Hong Kong boxship chokepoint partially lifted

The global logistical problems currently impacting the containership market amid high levels of demand have been given a slight degree of relief. Vessel height restrictions for ships heading underneath Hong Kong’s Tsing Ma Bridge will be lifted this week from 53 m to 54.6 m, and to 57 m at certain hours. Ships ranging in size between 8,000 and 15,000 teu will finally be able to transit through the waterway below the bridge.

Hong Kong’s liner community had been calling for the height restrictions to be lifted for the past seven years.
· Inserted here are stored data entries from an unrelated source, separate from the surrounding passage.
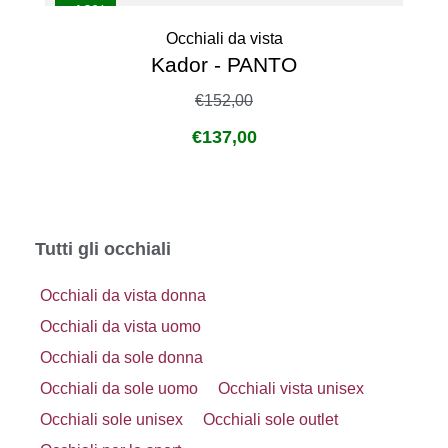
- 10%
Occhiali da vista
Kador - PANTO
€
152,00
€
137,00
Tutti gli occhiali
Occhiali da vista donna
Occhiali da vista uomo
Occhiali da sole donna
Occhiali da sole uomo
Occhiali vista unisex
Occhiali sole unisex
Occhiali sole outlet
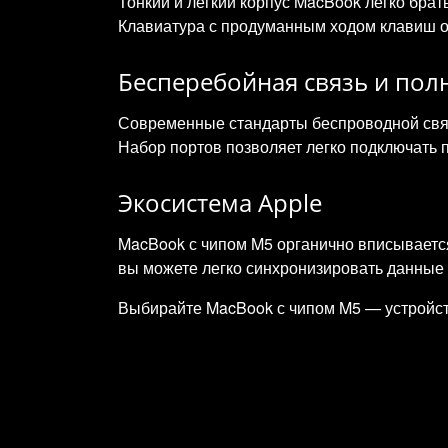
Тонкий и лёгкий корпус MacBook легко брать
Клавиатура с продуманным ходом клавиш о
Бесперебойная связь и по
Современные стандарты беспроводной связ
Набор портов позволяет легко подключать 
Экосистема Apple
MacBook с чипом M5 органично вписывается
вы можете легко синхронизировать данные 
Выбирайте MacBook с чипом M5 — устройств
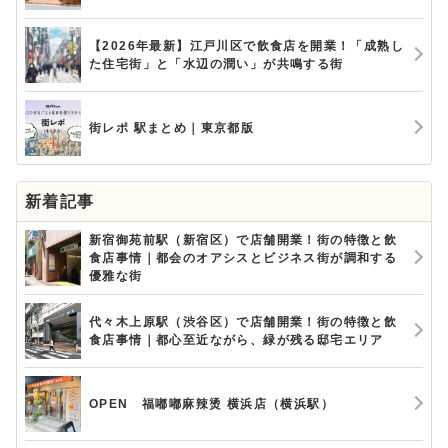
【2026年最新】江戸川区で飲食店を開業！「成熟し
た住宅街」と「水辺の潤い」が共鳴する街
街レポ 駅まとめ｜東京都版
新着記事
新宿御苑前駅（新宿区）で店舗開業！街の特徴と飲
食店事情｜都会のオアシスとビジネス街が調和する
優雅な街
代々木上原駅（渋谷区）で店舗開業！街の特徴と飲
食店事情｜都心至近ながら、緑が残る邸宅エリア
OPEN 福嘟嘟麻辣烫 横浜店（横浜駅）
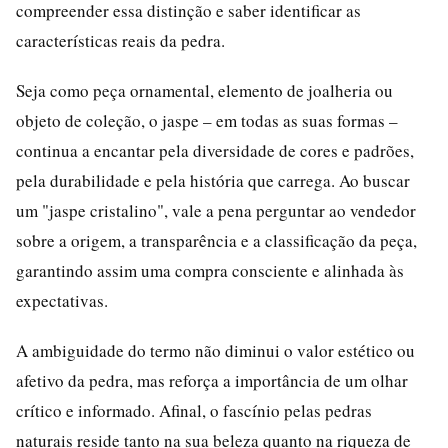
compreender essa distinção e saber identificar as
características reais da pedra.
Seja como peça ornamental, elemento de joalheria ou
objeto de coleção, o jaspe – em todas as suas formas –
continua a encantar pela diversidade de cores e padrões,
pela durabilidade e pela história que carrega. Ao buscar
um "jaspe cristalino", vale a pena perguntar ao vendedor
sobre a origem, a transparência e a classificação da peça,
garantindo assim uma compra consciente e alinhada às
expectativas.
A ambiguidade do termo não diminui o valor estético ou
afetivo da pedra, mas reforça a importância de um olhar
crítico e informado. Afinal, o fascínio pelas pedras
naturais reside tanto na sua beleza quanto na riqueza de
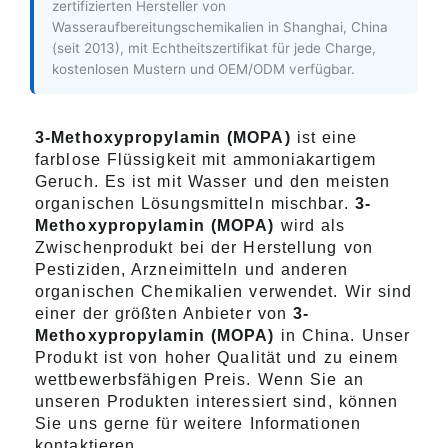
zertifizierten Hersteller von
Wasseraufbereitungschemikalien in Shanghai, China
(seit 2013), mit Echtheitszertifikat für jede Charge,
kostenlosen Mustern und OEM/ODM verfügbar.
3-Methoxypropylamin (MOPA)
ist eine
farblose Flüssigkeit mit ammoniakartigem
Geruch. Es ist mit Wasser und den meisten
organischen Lösungsmitteln mischbar.
3-
Methoxypropylamin (MOPA)
wird als
Zwischenprodukt bei der Herstellung von
Pestiziden, Arzneimitteln und anderen
organischen Chemikalien verwendet. Wir sind
einer der größten Anbieter von
3-
Methoxypropylamin (MOPA)
in China. Unser
Produkt ist von hoher Qualität und zu einem
wettbewerbsfähigen Preis. Wenn Sie an
unseren Produkten interessiert sind, können
Sie uns gerne für weitere Informationen
kontaktieren.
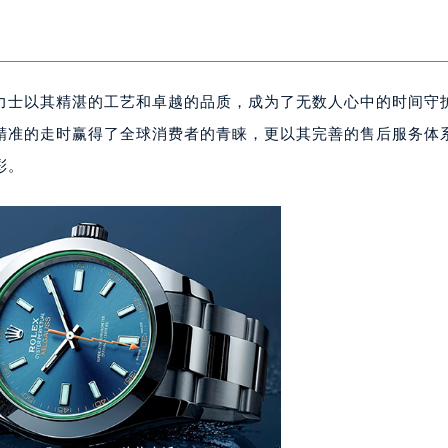
力士以其精湛的工艺和卓越的品质，成为了无数人心中的时间守
精准的走时赢得了全球消费者的青睐，更以其完善的售后服务体
彩。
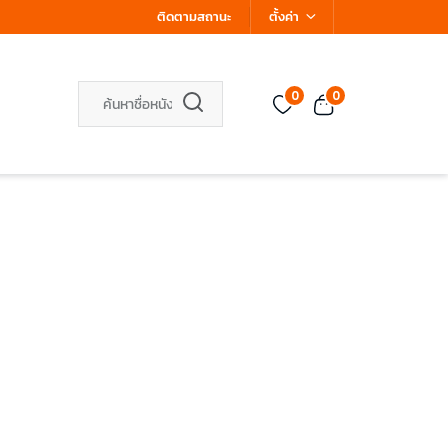
ติดตามสถานะ
ตั้งค่า
0
0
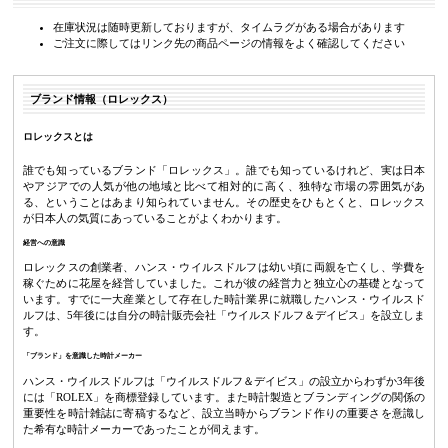
在庫状況は随時更新しておりますが、タイムラグがある場合があります
ご注文に際してはリンク先の商品ページの情報をよく確認してください
ブランド情報（ロレックス）
ロレックスとは
誰でも知っているブランド「ロレックス」。誰でも知っているけれど、実は日本
やアジアでの人気が他の地域と比べて相対的に高く、独特な市場の雰囲気があ
る、ということはあまり知られていません。その歴史をひもとくと、ロレックス
が日本人の気質にあっていることがよくわかります。
経営への意識
ロレックスの創業者、ハンス・ウイルスドルフは幼い頃に両親を亡くし、学費を
稼ぐために花屋を経営していました。これが彼の経営力と独立心の基礎となって
います。すでに一大産業として存在した時計業界に就職したハンス・ウイルスド
ルフは、5年後には自分の時計販売会社「ウイルスドルフ＆デイビス」を設立しま
す。
「ブランド」を意識した時計メーカー
ハンス・ウイルスドルフは「ウイルスドルフ＆デイビス」の設立からわずか3年後
には「ROLEX」を商標登録しています。また時計製造とブランディングの関係の
重要性を時計雑誌に寄稿するなど、設立当時からブランド作りの重要さを意識し
た希有な時計メーカーであったことが伺えます。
The bridge lies overhead a key channel leading into Hong Kong’s Kwai Tsing container terminal.

Roberto Giannetta, chairman of the Hong Kong Liner Shipping Association said that even at 57 metres, containerships of more than 18,000 teu would require still further air clearance adjustments to be able to transit under the bridge. “But, at least, with this latest adjustment from January 28th we will be able to accommodate most of the vessels within 8,000 to 15,000 teu that previously did not meet the Marine Department’s air clearance requirements”.

The lowest point within the navigational channels under the bridge is 65.8m, and the Hong Kong Liner Shipping Association has said that there is a potential for further adjustments. The Tsing Ma Bridge, the world’s 14th-longest span suspension bridge, was completed in 1997.